In a way the main focus of the film is Lao San's questioning of who he is, and whether his future lies in being a vigilante. Both his mother and his girlfriend want him to put down his weapons and stop fighting, but the training he received in the military and by which he tries to live as a civilian tells him otherwise. What is he to do when he doesn't have the ability to think things through properly?
In order to resolve his dilemma, Lao San needs an external actor who comes in the form of triad leader Anthony Wong. The crossing of their paths leads to a climax where Lao San is forced to re-evaluate how he lives his life. Will he choose to be a vigilante hero or will he become a normal man for the sake of his true love?

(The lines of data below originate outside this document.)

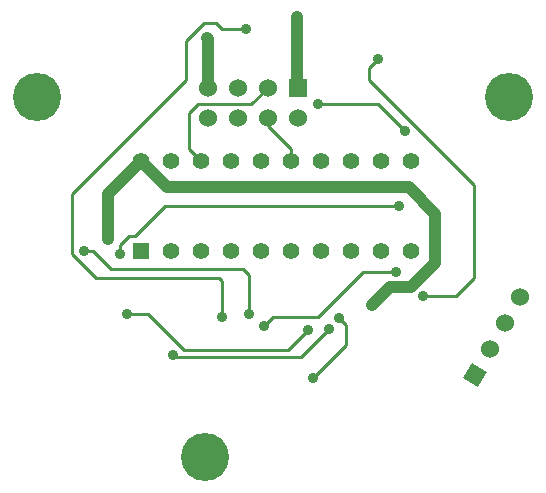
<source format=gtl>
G04 (created by PCBNEW (2013-dec-23)-stable) date Mon 23 Jun 2014 14:09:51 BST*
%MOIN*%
G04 Gerber Fmt 3.4, Leading zero omitted, Abs format*
%FSLAX34Y34*%
G01*
G70*
G90*
G04 APERTURE LIST*
%ADD10C,0.00590551*%
%ADD11R,0.06X0.06*%
%ADD12C,0.06*%
%ADD13R,0.055X0.055*%
%ADD14C,0.055*%
%ADD15C,0.16*%
%ADD16C,0.035*%
%ADD17C,0.0393701*%
%ADD18C,0.01*%
G04 APERTURE END LIST*
G54D10*
G54D11*
X84611Y-53255D03*
G54D12*
X84611Y-54255D03*
X83611Y-53255D03*
X83611Y-54255D03*
X82611Y-53255D03*
X82611Y-54255D03*
X81611Y-53255D03*
X81611Y-54255D03*
G54D10*
G36*
X90640Y-63239D02*
X90120Y-62939D01*
X90420Y-62419D01*
X90940Y-62719D01*
X90640Y-63239D01*
X90640Y-63239D01*
G37*
G54D12*
X91030Y-61963D03*
X91530Y-61097D03*
X92030Y-60231D03*
G54D13*
X79398Y-58700D03*
G54D14*
X80398Y-58700D03*
X81398Y-58700D03*
X82398Y-58700D03*
X83398Y-58700D03*
X84398Y-58700D03*
X85398Y-58700D03*
X86398Y-58700D03*
X87398Y-58700D03*
X88398Y-58700D03*
X88398Y-55700D03*
X87398Y-55700D03*
X86398Y-55700D03*
X85398Y-55700D03*
X84398Y-55700D03*
X83398Y-55700D03*
X82398Y-55700D03*
X81398Y-55700D03*
X80398Y-55700D03*
X79398Y-55700D03*
G54D15*
X81536Y-65566D03*
X91674Y-53558D03*
X75925Y-53558D03*
G54D16*
X84600Y-50900D03*
X78300Y-58300D03*
X87100Y-60500D03*
X88319Y-56574D03*
X88200Y-54700D03*
X85300Y-53800D03*
X81600Y-51600D03*
X78700Y-58800D03*
X88000Y-57200D03*
X82100Y-60900D03*
X82900Y-51300D03*
X83000Y-60800D03*
X77500Y-58700D03*
X85650Y-61298D03*
X80449Y-62148D03*
X84973Y-61314D03*
X78937Y-60798D03*
X85126Y-62928D03*
X85996Y-60920D03*
X83500Y-61200D03*
X87900Y-59400D03*
X88800Y-60200D03*
X87300Y-52300D03*
G54D17*
X84611Y-53255D02*
X84600Y-53244D01*
X84600Y-53244D02*
X84600Y-50900D01*
X78300Y-56798D02*
X79398Y-55700D01*
X78300Y-58300D02*
X78300Y-56798D01*
X88319Y-56574D02*
X89200Y-57454D01*
X87700Y-59900D02*
X87100Y-60500D01*
X88400Y-59900D02*
X87700Y-59900D01*
X89200Y-59100D02*
X88400Y-59900D01*
X89200Y-57454D02*
X89200Y-59100D01*
X80272Y-56574D02*
X79398Y-55700D01*
X88319Y-56574D02*
X80272Y-56574D01*
G54D18*
X87300Y-53800D02*
X88200Y-54700D01*
X85300Y-53800D02*
X87300Y-53800D01*
G54D17*
X81611Y-53255D02*
X81611Y-51611D01*
X81611Y-51611D02*
X81600Y-51600D01*
G54D18*
X83611Y-54255D02*
X83611Y-54511D01*
X84398Y-55298D02*
X84398Y-55700D01*
X83611Y-54511D02*
X84398Y-55298D01*
X83611Y-53255D02*
X83066Y-53800D01*
X81000Y-55301D02*
X81398Y-55700D01*
X81000Y-54100D02*
X81000Y-55301D01*
X81300Y-53800D02*
X81000Y-54100D01*
X83066Y-53800D02*
X81300Y-53800D01*
X78700Y-58500D02*
X78700Y-58800D01*
X79000Y-58200D02*
X78700Y-58500D01*
X79200Y-58200D02*
X79000Y-58200D01*
X80200Y-57200D02*
X79200Y-58200D01*
X88000Y-57200D02*
X80200Y-57200D01*
X82600Y-51300D02*
X82100Y-51300D01*
X77900Y-59600D02*
X82000Y-59600D01*
X82000Y-59600D02*
X82100Y-59700D01*
X82100Y-59700D02*
X82100Y-60900D01*
X77100Y-58800D02*
X77500Y-59200D01*
X77100Y-56800D02*
X77100Y-58800D01*
X82900Y-51300D02*
X82600Y-51300D01*
X77500Y-59200D02*
X77900Y-59600D01*
X80900Y-53000D02*
X77100Y-56800D01*
X80900Y-51700D02*
X80900Y-53000D01*
X81500Y-51100D02*
X80900Y-51700D01*
X81900Y-51100D02*
X81500Y-51100D01*
X82100Y-51300D02*
X81900Y-51100D01*
X83000Y-59500D02*
X83000Y-60800D01*
X82800Y-59300D02*
X83000Y-59500D01*
X78400Y-59300D02*
X82800Y-59300D01*
X77800Y-58700D02*
X78400Y-59300D01*
X77500Y-58700D02*
X77800Y-58700D01*
X84737Y-62211D02*
X85650Y-61298D01*
X80512Y-62211D02*
X84737Y-62211D01*
X80449Y-62148D02*
X80512Y-62211D01*
X84300Y-61987D02*
X84973Y-61314D01*
X80823Y-61987D02*
X84300Y-61987D01*
X79634Y-60798D02*
X80823Y-61987D01*
X78937Y-60798D02*
X79634Y-60798D01*
X86237Y-61818D02*
X85126Y-62928D01*
X86237Y-61160D02*
X86237Y-61818D01*
X85996Y-60920D02*
X86237Y-61160D01*
X83800Y-60900D02*
X83500Y-61200D01*
X85300Y-60900D02*
X83800Y-60900D01*
X86800Y-59400D02*
X85300Y-60900D01*
X87900Y-59400D02*
X86800Y-59400D01*
X89900Y-60200D02*
X88800Y-60200D01*
X90500Y-59600D02*
X89900Y-60200D01*
X90500Y-56500D02*
X90500Y-59600D01*
X87000Y-53000D02*
X90500Y-56500D01*
X87000Y-52600D02*
X87000Y-53000D01*
X87300Y-52300D02*
X87000Y-52600D01*
M02*

</source>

On the whole I found this film interesting because the central character is really quite unique. Furthermore, the film isn't about his brain damage in the way Rain Man is about autism. The plot moves independently of whether Lao San suffers from brain damage or not, and we are not expected to treat him as a figure to be pitied. He is who he is, with whatever that entails. He struggles with his sense of loyalty to his military principles and his desire to become the more normal boyfriend his girlfriend yearns for. He beats up the petty criminals but stops hitting them on the condition that they'll take the kid in their gang to school. Both tender and tough, mentally handicapped, unsure with how to deal with the outside world, Lao San is one of the most interesting characters I've seen in a long time.
The rest of the movie is pretty average. Sometimes the story doesn't quite make sense, characters appear were you least expect them, they act in a way that goes against character, they say some corny lines, and all those other things Chinese action movies do so well.